Corey Hart’s Winnipeg concert kept me sane.

We and all other animals are accustomed to a spectrum of emotions ranging widely from elation, to sadness or fear.  Thankfully;  secure, positive emotions rise back into place, or replace uncomfortable ones entirely.  Season-wise, as in this very month, Manitoba weather adapts us to wearing swimsuits one day and covering our plants against frost two days later.  However, it is mercifully rare to be jerked by fear, clashing with elation.

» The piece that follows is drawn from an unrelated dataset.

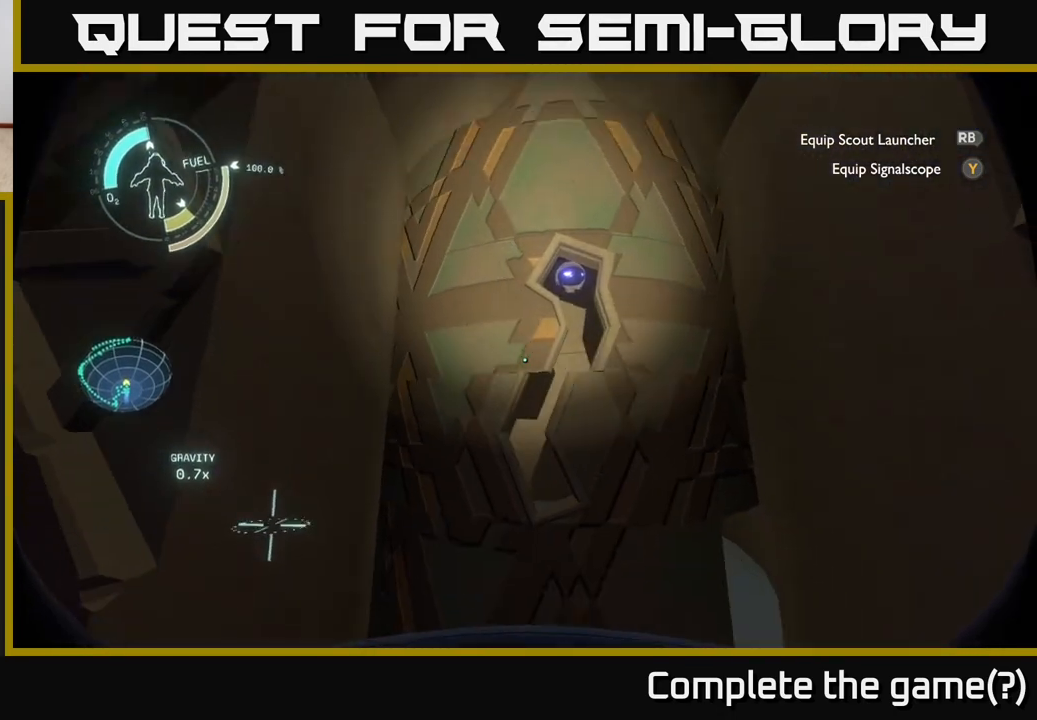
{"buttons": [], "left_stick": "center", "right_stick": "center", "events": [[100, "right_stick", "center"]]}
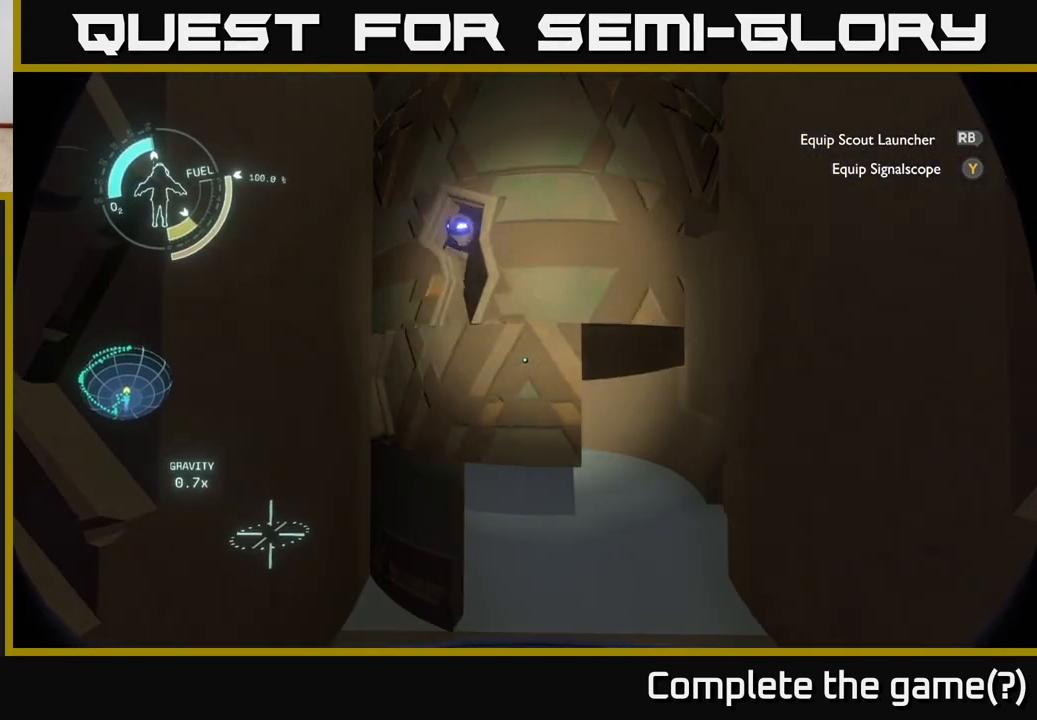
{"buttons": [], "left_stick": "center", "right_stick": "center", "events": []}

You know the difference between favouring certain artists and being a fan, don’t you?  I, for example, love Conan O’Brien.  Hearing and watching his comedy makes me feel great and I am a fan generally.  When our beautiful orange & white kitten was born, who loves to make us laugh:  we named him after Conan.  This son to us is unfortunately missing and we pray for his return.  This is the dearest connection to the comedian but I don’t know him.  There is fandom and then there are childhood heroes at the top of them all.

Corey Hart is that inspiring, magical person whom I made it a mission in life to meet and did.  He bowed out of the spotlight to raise his family and those who esteem him as highly as I do, continue to cherish his music catalogue and concert memories and hope he would eventually make more.  Corey did stir-up activity in Montréal and Toronto around 2014:  receiving a star on Canada’s Walk Of Fame and putting on a red carpet concert for his family that I could not afford to attend.  I presumed he would include Winnipeg eventually, which he had not done since 1998 and was dismayed to learn this Montréal extravaganza was intended to be a farewell exception.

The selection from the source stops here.